## Task
Give back exactly the lines from the one that includes "980 921 35906" to the last line below, both included, and no further lines.

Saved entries

┌──

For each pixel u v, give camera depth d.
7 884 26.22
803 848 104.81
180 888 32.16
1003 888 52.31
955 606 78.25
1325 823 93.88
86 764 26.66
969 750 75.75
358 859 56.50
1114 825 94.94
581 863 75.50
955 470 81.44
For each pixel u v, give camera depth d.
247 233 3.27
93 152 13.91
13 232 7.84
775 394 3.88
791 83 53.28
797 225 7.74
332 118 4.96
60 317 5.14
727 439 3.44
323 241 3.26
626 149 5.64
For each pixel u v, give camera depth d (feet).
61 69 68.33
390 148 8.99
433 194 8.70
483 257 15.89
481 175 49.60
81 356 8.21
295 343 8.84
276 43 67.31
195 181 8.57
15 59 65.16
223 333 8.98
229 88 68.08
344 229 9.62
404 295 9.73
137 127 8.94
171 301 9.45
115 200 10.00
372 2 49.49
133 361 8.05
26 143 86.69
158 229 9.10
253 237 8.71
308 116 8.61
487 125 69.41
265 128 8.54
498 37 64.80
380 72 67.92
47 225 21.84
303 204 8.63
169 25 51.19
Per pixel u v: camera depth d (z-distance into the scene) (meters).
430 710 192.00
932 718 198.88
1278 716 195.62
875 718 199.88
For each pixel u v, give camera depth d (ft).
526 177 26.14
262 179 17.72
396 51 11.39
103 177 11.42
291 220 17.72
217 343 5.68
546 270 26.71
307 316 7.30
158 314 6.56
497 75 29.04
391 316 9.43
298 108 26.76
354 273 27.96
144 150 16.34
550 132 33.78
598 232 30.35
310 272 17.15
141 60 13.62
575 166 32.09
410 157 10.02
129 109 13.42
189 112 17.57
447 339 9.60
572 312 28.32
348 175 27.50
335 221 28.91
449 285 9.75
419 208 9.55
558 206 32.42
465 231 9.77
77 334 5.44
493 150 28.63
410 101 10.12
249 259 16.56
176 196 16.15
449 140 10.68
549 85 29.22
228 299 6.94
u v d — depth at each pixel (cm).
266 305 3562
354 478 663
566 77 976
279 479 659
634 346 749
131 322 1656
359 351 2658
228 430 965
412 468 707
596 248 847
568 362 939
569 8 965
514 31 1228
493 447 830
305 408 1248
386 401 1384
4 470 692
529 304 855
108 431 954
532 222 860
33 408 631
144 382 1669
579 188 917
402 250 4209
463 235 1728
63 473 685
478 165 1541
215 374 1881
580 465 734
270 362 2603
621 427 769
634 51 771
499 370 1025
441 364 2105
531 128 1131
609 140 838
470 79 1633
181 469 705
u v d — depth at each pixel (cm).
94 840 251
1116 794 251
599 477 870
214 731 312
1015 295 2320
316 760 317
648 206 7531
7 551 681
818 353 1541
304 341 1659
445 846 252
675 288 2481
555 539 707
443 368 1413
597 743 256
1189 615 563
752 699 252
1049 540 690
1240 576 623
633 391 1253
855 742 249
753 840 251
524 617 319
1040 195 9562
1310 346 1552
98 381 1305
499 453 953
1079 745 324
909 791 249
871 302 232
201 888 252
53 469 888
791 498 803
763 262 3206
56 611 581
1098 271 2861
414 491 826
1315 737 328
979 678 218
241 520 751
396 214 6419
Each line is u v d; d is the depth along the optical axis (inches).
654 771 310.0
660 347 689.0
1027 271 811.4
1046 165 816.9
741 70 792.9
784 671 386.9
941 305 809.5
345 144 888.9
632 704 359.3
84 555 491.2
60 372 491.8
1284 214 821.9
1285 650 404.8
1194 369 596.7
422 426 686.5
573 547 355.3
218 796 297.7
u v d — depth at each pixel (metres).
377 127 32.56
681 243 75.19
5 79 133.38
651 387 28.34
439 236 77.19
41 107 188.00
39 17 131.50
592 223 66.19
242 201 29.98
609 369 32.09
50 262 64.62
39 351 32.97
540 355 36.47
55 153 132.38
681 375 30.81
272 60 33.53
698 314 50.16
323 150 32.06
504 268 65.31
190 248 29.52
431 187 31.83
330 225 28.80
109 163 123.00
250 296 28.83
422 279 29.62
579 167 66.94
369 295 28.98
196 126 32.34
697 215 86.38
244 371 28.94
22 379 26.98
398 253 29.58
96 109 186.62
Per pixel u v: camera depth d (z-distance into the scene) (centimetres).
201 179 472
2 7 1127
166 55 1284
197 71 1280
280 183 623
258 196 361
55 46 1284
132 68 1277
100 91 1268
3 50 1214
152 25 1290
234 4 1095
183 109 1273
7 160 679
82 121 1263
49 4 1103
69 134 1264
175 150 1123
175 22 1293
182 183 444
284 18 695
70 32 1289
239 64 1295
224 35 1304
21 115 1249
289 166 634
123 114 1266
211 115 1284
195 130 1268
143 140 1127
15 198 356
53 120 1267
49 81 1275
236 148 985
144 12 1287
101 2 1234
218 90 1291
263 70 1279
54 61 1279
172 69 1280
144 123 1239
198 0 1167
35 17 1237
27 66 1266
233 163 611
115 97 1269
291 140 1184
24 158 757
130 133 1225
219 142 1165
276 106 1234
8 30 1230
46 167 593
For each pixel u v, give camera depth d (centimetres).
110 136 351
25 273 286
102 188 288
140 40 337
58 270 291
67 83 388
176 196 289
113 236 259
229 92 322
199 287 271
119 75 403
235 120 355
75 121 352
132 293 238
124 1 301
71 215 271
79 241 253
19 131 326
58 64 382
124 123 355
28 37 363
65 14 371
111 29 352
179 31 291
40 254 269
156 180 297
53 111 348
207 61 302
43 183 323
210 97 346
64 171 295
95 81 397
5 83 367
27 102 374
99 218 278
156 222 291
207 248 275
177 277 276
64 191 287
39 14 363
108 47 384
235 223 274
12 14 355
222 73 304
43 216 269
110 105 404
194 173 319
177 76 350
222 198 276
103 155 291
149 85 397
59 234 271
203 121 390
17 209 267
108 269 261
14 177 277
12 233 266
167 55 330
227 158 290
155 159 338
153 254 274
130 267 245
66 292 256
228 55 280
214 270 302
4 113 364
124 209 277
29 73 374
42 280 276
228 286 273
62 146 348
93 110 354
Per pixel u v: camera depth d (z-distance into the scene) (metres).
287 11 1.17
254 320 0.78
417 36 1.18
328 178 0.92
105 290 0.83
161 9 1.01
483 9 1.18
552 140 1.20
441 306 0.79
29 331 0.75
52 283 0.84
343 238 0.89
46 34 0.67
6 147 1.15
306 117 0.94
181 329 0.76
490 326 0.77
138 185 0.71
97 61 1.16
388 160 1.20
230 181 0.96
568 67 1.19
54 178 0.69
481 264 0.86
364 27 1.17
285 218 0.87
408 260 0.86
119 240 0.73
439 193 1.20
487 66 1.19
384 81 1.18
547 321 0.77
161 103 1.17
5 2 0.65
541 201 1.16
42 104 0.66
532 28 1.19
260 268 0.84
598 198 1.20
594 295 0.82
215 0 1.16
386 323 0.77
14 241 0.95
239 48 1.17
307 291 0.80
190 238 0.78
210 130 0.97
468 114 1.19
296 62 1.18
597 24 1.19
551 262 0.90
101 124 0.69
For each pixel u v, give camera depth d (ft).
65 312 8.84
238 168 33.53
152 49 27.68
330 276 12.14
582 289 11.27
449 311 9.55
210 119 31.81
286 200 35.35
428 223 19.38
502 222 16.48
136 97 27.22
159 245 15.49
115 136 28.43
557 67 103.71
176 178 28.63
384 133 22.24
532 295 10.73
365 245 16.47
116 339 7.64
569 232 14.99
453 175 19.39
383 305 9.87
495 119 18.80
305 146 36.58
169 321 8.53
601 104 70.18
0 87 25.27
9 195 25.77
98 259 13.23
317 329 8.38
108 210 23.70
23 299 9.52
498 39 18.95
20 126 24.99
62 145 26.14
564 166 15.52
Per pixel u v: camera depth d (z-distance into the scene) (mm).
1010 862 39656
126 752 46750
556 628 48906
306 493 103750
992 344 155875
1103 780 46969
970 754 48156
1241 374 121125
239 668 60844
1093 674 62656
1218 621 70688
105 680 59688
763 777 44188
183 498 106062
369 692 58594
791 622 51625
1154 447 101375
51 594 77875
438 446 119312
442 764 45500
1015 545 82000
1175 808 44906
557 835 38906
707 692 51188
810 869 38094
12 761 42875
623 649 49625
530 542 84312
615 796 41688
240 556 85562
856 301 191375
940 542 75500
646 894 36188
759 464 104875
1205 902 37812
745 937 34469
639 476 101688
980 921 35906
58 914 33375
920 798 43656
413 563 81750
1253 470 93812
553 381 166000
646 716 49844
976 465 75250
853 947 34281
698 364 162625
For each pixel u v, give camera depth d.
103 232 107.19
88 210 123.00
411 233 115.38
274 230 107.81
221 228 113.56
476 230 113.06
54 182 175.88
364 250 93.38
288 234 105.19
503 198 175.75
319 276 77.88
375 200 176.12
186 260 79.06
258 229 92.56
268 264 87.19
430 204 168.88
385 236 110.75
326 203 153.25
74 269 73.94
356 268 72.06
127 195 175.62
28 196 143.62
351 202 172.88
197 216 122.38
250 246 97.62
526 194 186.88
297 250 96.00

└──

## Answer to this problem
980 921 35906
58 914 33375
920 798 43656
413 563 81750
1253 470 93812
553 381 166000
646 716 49844
976 465 75250
853 947 34281
698 364 162625
For each pixel u v, give camera depth d.
103 232 107.19
88 210 123.00
411 233 115.38
274 230 107.81
221 228 113.56
476 230 113.06
54 182 175.88
364 250 93.38
288 234 105.19
503 198 175.75
319 276 77.88
375 200 176.12
186 260 79.06
258 229 92.56
268 264 87.19
430 204 168.88
385 236 110.75
326 203 153.25
74 269 73.94
356 268 72.06
127 195 175.62
28 196 143.62
351 202 172.88
197 216 122.38
250 246 97.62
526 194 186.88
297 250 96.00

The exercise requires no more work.